(Page text)

More than three years after Florida passed a criminal-justice data transparency law that earned national headlines and rave reviews for the state’s politicians, the state agency tasked with actually publishing the data has continued to miss deadlines with no explanation.

Now, the ACLU of Florida has filed suit against the Florida Department of Law Enforcement in the hopes that a judge will force the agency, along with all the other agencies involved, to finally comply with the 2018 law.

“When it comes to the CJDT [criminal-justice data transparency] Law, legal mandates, aspirations, and expectations have become divorced from reality,” the lawsuit said.

First, FDLE was supposed to publish its criminal-justice data in January 2019. Then in March 2019. Then after missing both of those deadlines, the state set a deadline of Jan. 1, 2020.

As of August 2021, nearly three years after the first deadline, the state still doesn’t have a timeline for when it expects to publish the data.

(End Page text)
(Raw data)

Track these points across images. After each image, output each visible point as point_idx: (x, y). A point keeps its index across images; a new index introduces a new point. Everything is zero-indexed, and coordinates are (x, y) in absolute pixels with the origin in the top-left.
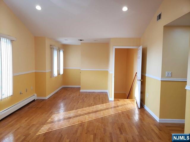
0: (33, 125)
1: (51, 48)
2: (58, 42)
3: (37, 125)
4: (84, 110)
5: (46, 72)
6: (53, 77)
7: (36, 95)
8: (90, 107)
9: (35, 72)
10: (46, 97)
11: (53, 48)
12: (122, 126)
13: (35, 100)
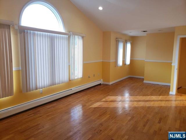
0: (91, 100)
1: (117, 41)
2: (125, 35)
3: (93, 101)
4: (136, 98)
5: (110, 62)
6: (118, 66)
7: (102, 80)
8: (144, 97)
9: (102, 62)
10: (110, 82)
11: (119, 41)
12: (166, 117)
13: (101, 84)
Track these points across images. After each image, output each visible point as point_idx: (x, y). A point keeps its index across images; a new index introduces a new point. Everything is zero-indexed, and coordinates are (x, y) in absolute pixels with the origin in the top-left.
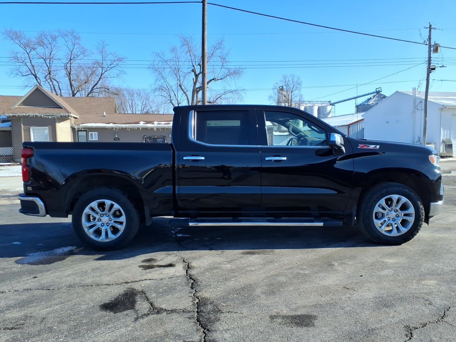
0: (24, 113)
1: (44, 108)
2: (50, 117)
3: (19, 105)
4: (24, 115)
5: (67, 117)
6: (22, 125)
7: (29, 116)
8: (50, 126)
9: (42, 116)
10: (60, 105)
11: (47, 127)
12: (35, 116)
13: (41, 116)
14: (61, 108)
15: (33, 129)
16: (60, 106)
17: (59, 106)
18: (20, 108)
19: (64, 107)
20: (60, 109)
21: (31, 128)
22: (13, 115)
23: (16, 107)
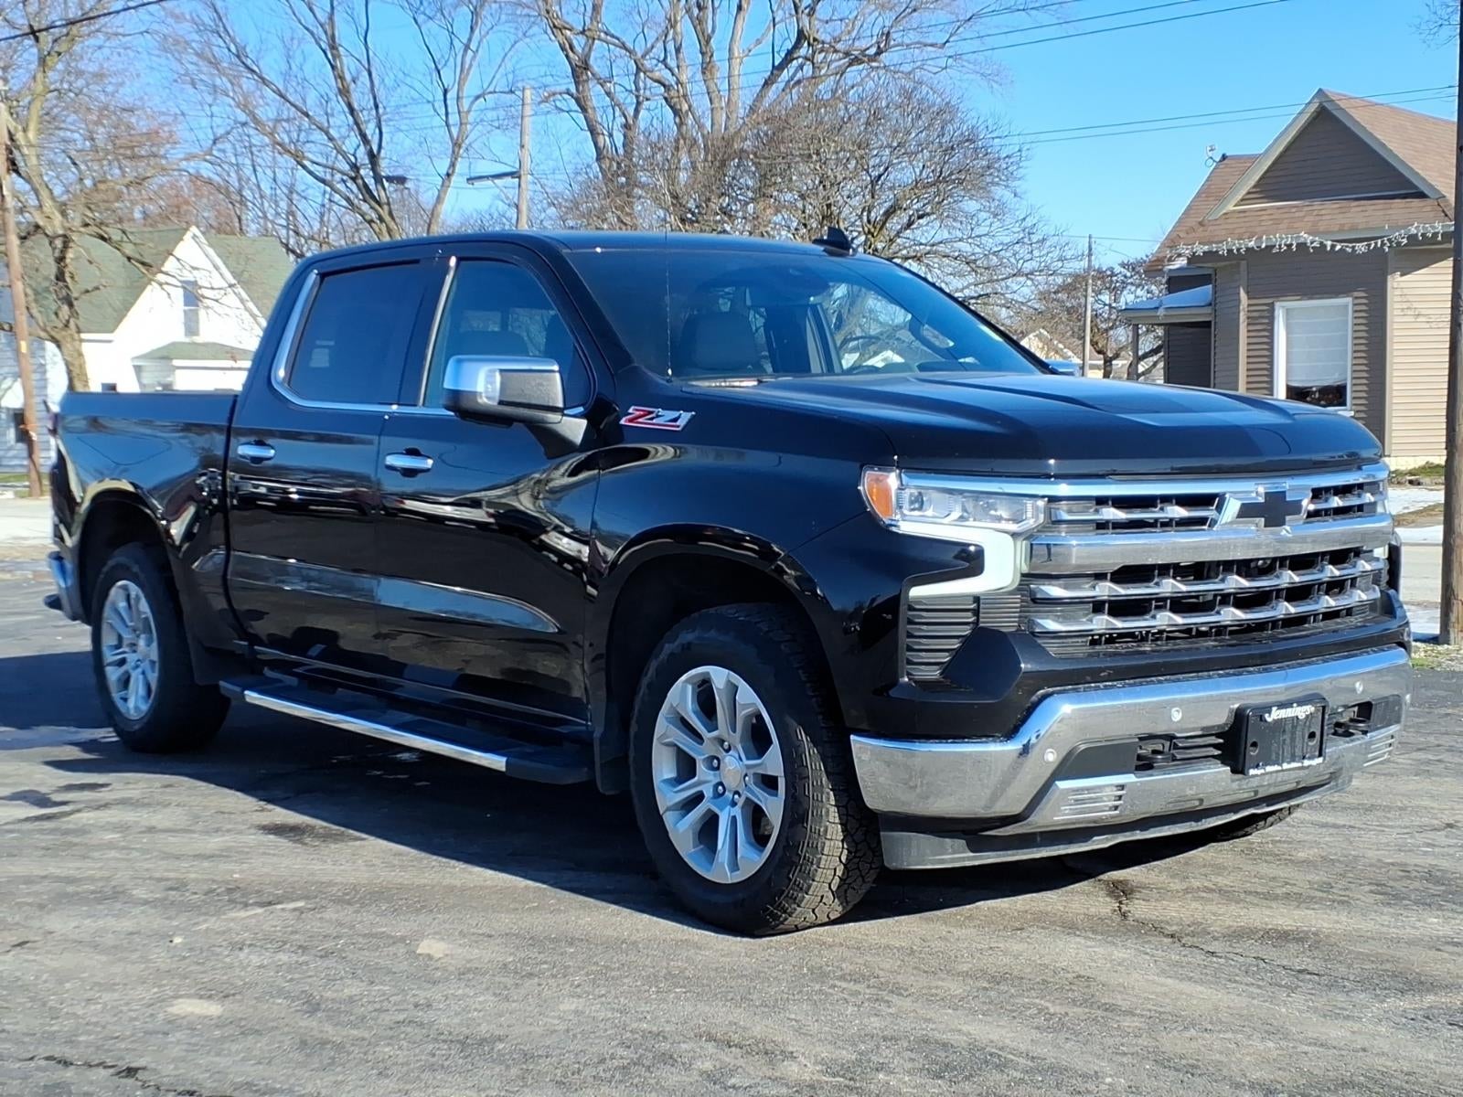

(End Raw data)

◆ **Activity**
Please reproduce the entire article on Florida's criminal-justice data transparency law word for word.

◆ **Task output**
More than three years after Florida passed a criminal-justice data transparency law that earned national headlines and rave reviews for the state’s politicians, the state agency tasked with actually publishing the data has continued to miss deadlines with no explanation.

Now, the ACLU of Florida has filed suit against the Florida Department of Law Enforcement in the hopes that a judge will force the agency, along with all the other agencies involved, to finally comply with the 2018 law.

“When it comes to the CJDT [criminal-justice data transparency] Law, legal mandates, aspirations, and expectations have become divorced from reality,” the lawsuit said.

First, FDLE was supposed to publish its criminal-justice data in January 2019. Then in March 2019. Then after missing both of those deadlines, the state set a deadline of Jan. 1, 2020.

As of August 2021, nearly three years after the first deadline, the state still doesn’t have a timeline for when it expects to publish the data.